Il fit l’objet d’un mandat d’amener en tant que « premier organisateur des grèves de la Loire pour arrêter la production de la défense nationale ». Il fut arrêté à Marseille où il faisait une tournée de propagande sur le mouvement de la Loire, déféré en conseil de guerre (1re catégorie) et emprisonné à Clermont.
Le Comité général de l’UD qui se réunit le 1er septembre 1918, vit Reynard critiquer la gestion et la comptabilité de Flageollet tant à l’UD qu’au journal Le Syndicaliste dont il était gérant et qui cessa de paraître après mai 1918.
De retour à Saint-Étienne en février 1919, Flageollet dut rapidement constater qu’il ne jouissait plus de l’audience d’autrefois : le 5 février 1919 il intervenait à la Bourse du Travail à la tête d’un groupe d’anarchistes, pour saboter une réunion donnée par un des secrétaires confédéraux de la CGT. Escaladant la tribune, il y déclara que « L’échec du mouvement de mai 1918 (était) dû aux lâches de la CGT » et envoya son « salut à Lénine, Trotsky, Liebknecht.

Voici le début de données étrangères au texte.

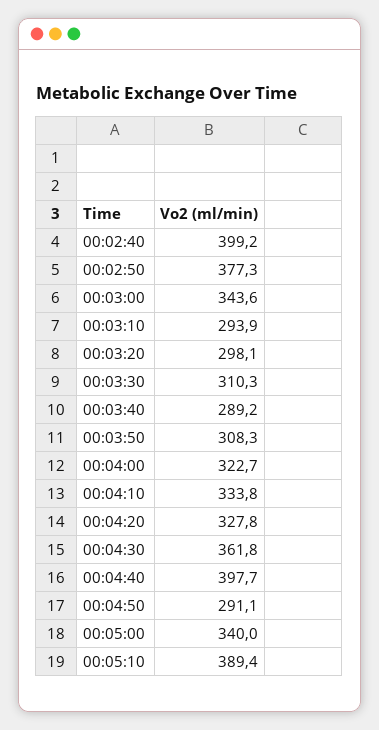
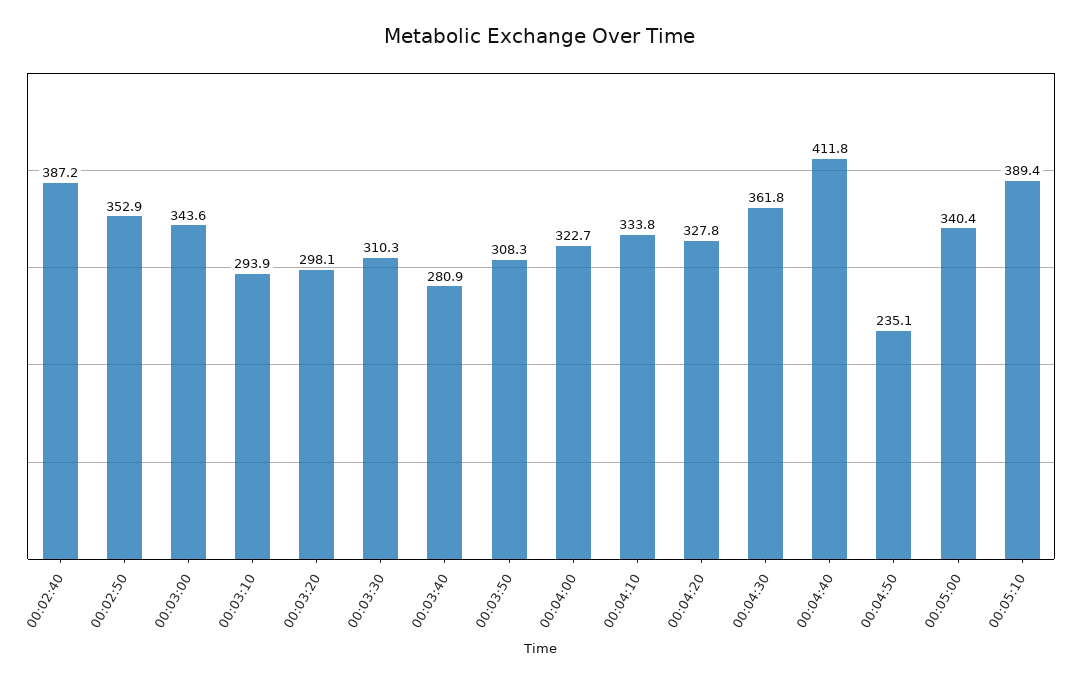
00:02:40: 399.2 -> 387.2
00:02:50: 377.3 -> 352.9
00:03:40: 289.2 -> 280.9
00:04:40: 397.7 -> 411.8
00:04:50: 291.1 -> 235.1
00:05:00: 340 -> 340.4

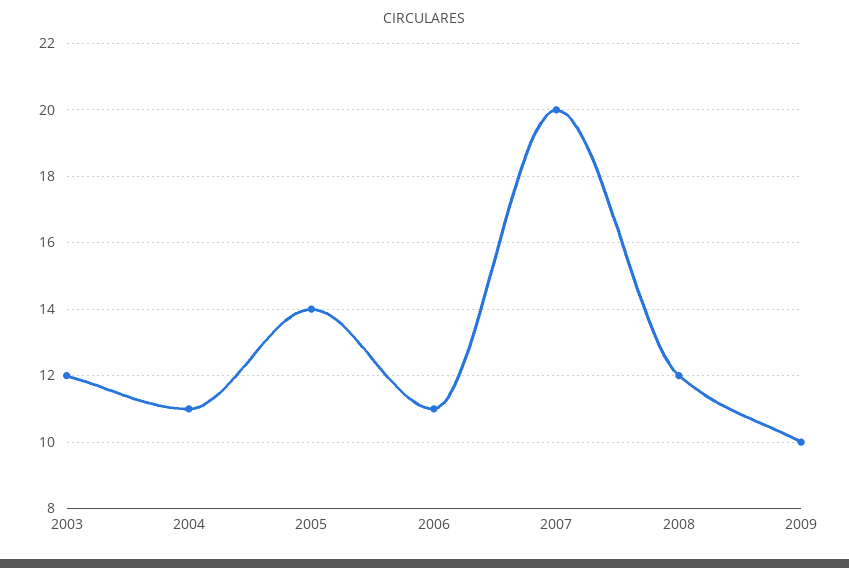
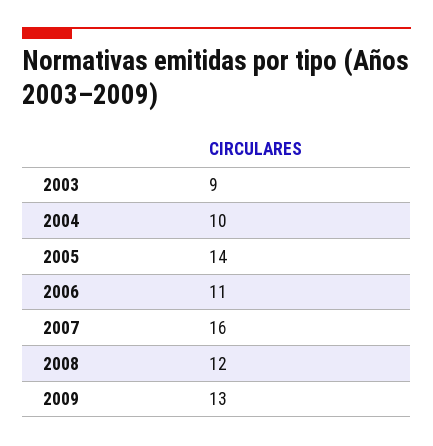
2003: 12 -> 9
2004: 11 -> 10
2007: 20 -> 16
2009: 10 -> 13

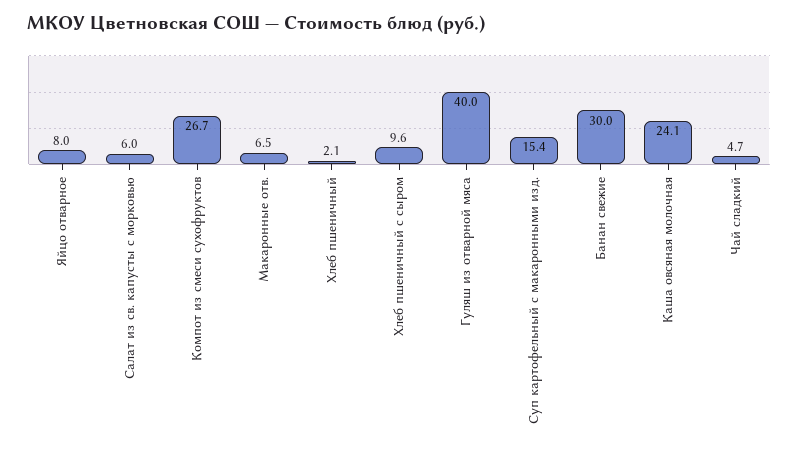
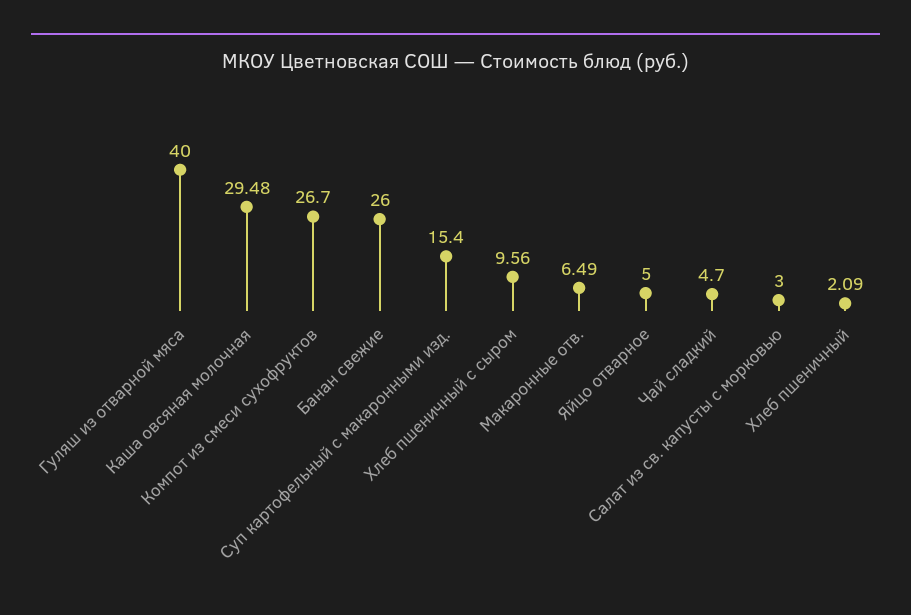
Яйцо отварное: 8 -> 5
Салат из св. капусты с морковью: 6 -> 3
Банан свежие: 30 -> 26
Каша овсяная молочная: 24.1 -> 29.48

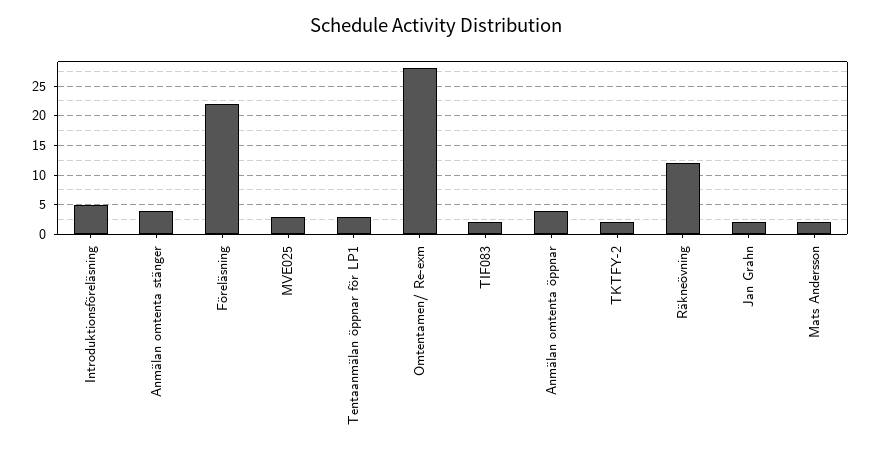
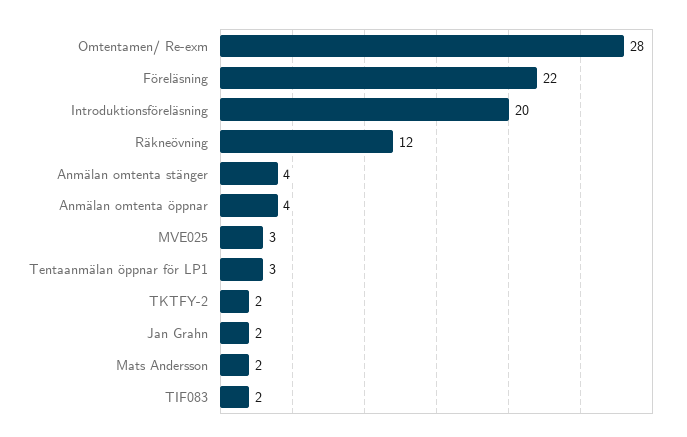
Introduktionsföreläsning: 5 -> 20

Après les 14 points de Wilson, il y en a un 15e qui est la suppression du salariat… À bas le capitalisme ! Luttons jusqu’au bout pour sa destruction ».
La salle réagit mollement à ses propos et vota l’ordre du jour favorable à la CGT.
Dès lors, Flageollet se consacra presque exclusivement au « groupe d’études philosophiques et sociales », qu’il avait fondé et qui demanda son adhésion à la IIIe Internationale. Amer et déçu, il intervint peu dans les réunions syndicales sauf pour boycotter le meeting de Jouhaux et Merrheim en février 1920. Il s’opposa d’ailleurs bientôt au bolchevisme, « car le gouvernement bolchevique n’admet pas la théorie anarchiste, et la même chose se passerait en France s’il y avait le même gouvernement ». Il repoussait, disait-il « toute dictature, fut-elle celle du prolétariat ».
Il salua par contre le soviet de Turin et donna en exemple les ouvriers italiens « qui s’emparent des usines et des machines afin d’arriver à la suppression de l’organisation bourgeoise ».
Il s’opposa pour finir au comité syndicaliste révolutionnaire, facteur de division et critiqua Seigne qui était partisan de l’adhésion.
Un rapport de police signala ses obsèques à Saint-Étienne le 22 octobre 1921.